After quite a bit of will-they-or-won’t-they hemming and hawing, it looks like the main question about China’s 4G future has finally been answered: 4G is coming to China sometime in 2013. China’s State Council issued a new set of guidelines for IT development yesterday, and the document makes it quite clear that China will issue the crucial permits that allow mobile operators to commercially operate 4G networks before the end of this year.
Of course, the telecom company having a permit doesn’t automatically make 4G plans available to consumers, but China’s telecoms have been prepping for this for years and it seems highly likely that at least China Mobile will be ready to roll out 4G plans in major cities more or less the instant it is granted the permit to do so. The company has been setting up equipment and running tests for years now.

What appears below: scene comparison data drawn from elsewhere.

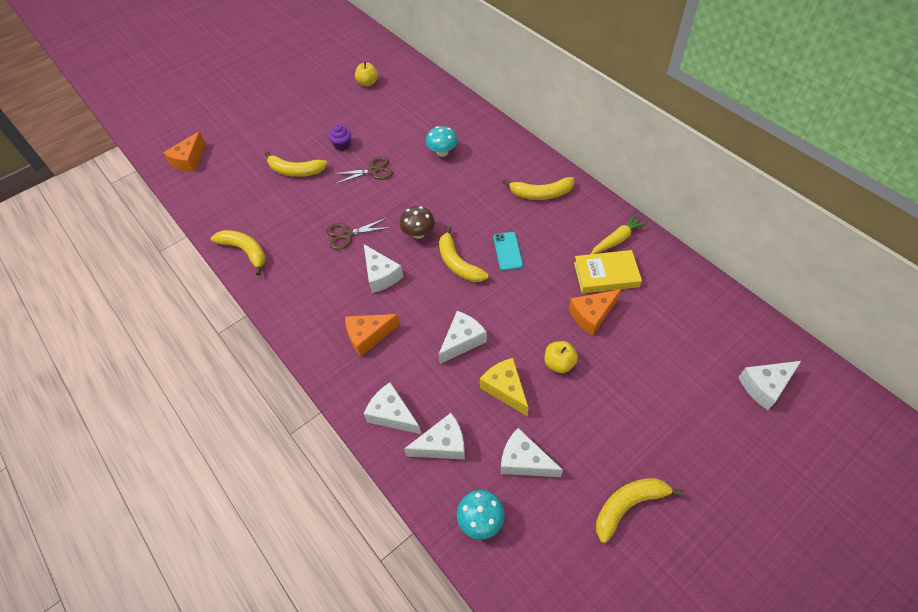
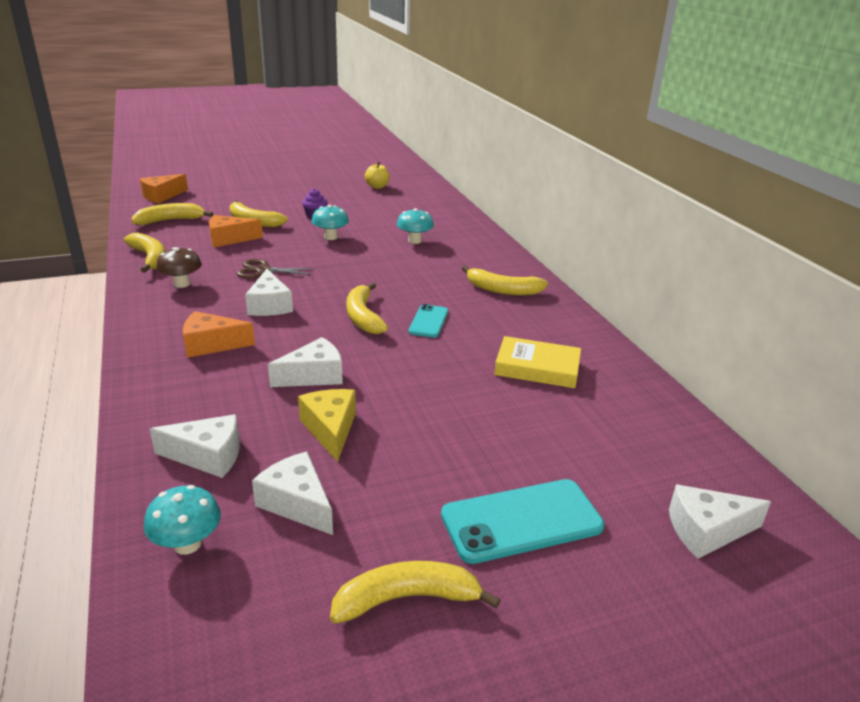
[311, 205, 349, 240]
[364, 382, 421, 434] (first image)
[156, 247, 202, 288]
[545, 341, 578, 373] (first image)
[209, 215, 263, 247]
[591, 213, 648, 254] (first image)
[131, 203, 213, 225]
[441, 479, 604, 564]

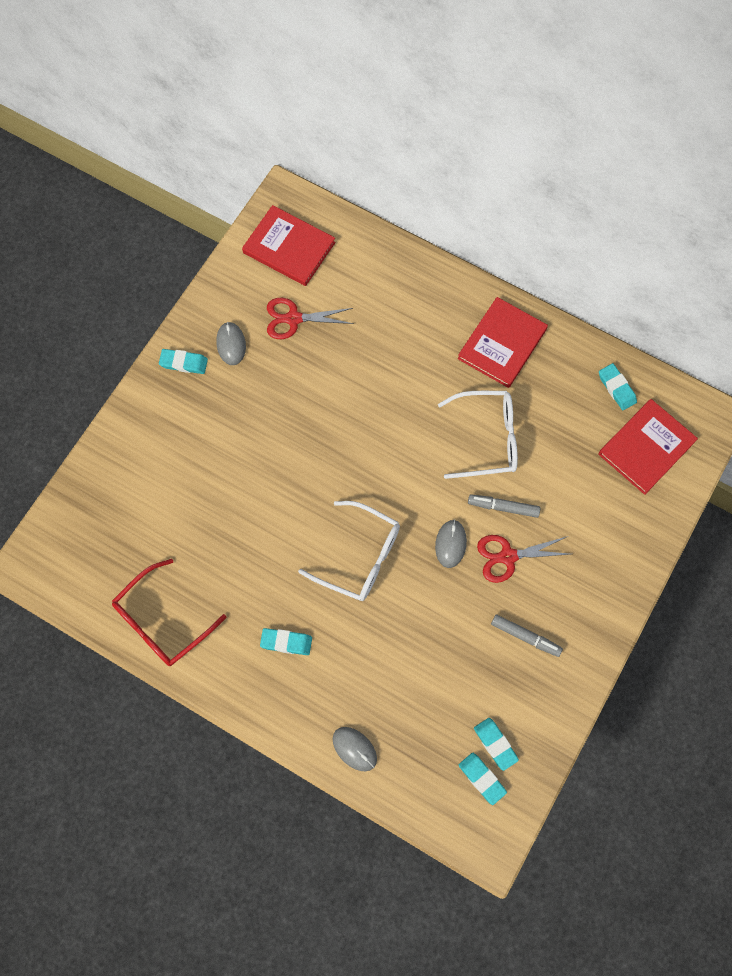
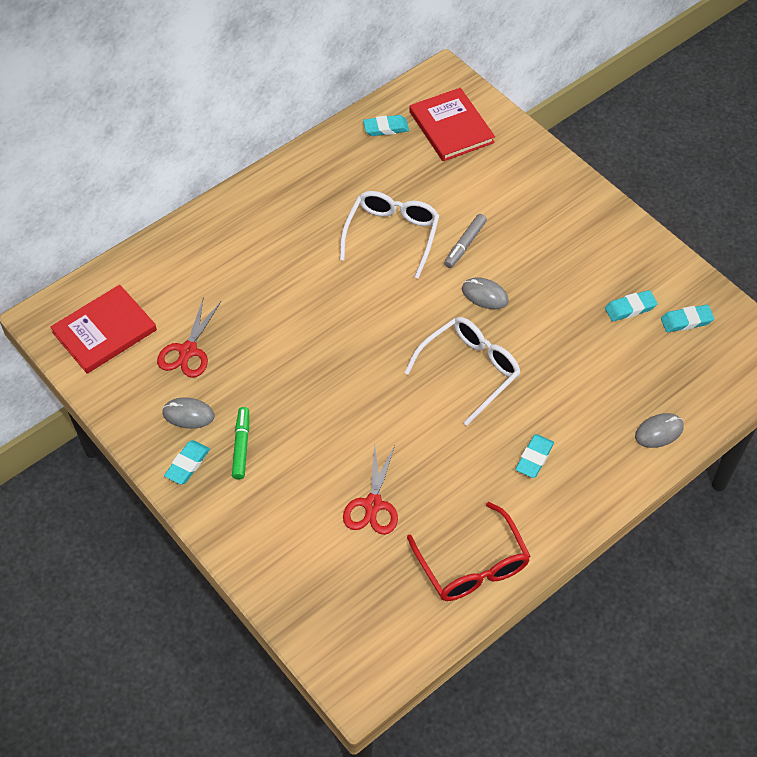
[458, 297, 548, 388] (first image)
[605, 290, 658, 322]
[343, 444, 398, 535]
[491, 615, 563, 657] (first image)
[232, 407, 249, 480]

In fact, current China Mobile users in Beijing are already enjoying a large-scale 4G test program that nearly anyone can sign up for, and the company is doing huge tests in Shanghai, too. I feel quite confident saying that if the 4G licenses are coming this year, so are consumer 4G networks (unless the licenses are issued on December 31).
Of course, users outside of China’s major cities are likely to face something of a slower rollout, so blazing speed won’t be available all over the country just yet. And it will be interesting to see what kind of speeds China’s 4G networks can produce once they start having to cope with hundreds of millions of subscribers. The good news for speed demons is that Chinese people still don’t use much mobile data, so the pipes aren’t likely to be too clogged right off the bat.
It’s possible that China Mobile will be the only player in the 4G game at first, as the priority is likely to be issuing a license for that company’s TD-LTE network. But China Unicom CEO Chang Xiaobing has said that he hopes the government will also speed up the release of a FDD LTE 4G permit that would allow China Unicom to start offering consumers an alternative to China’s Mobile’s TD-LTE.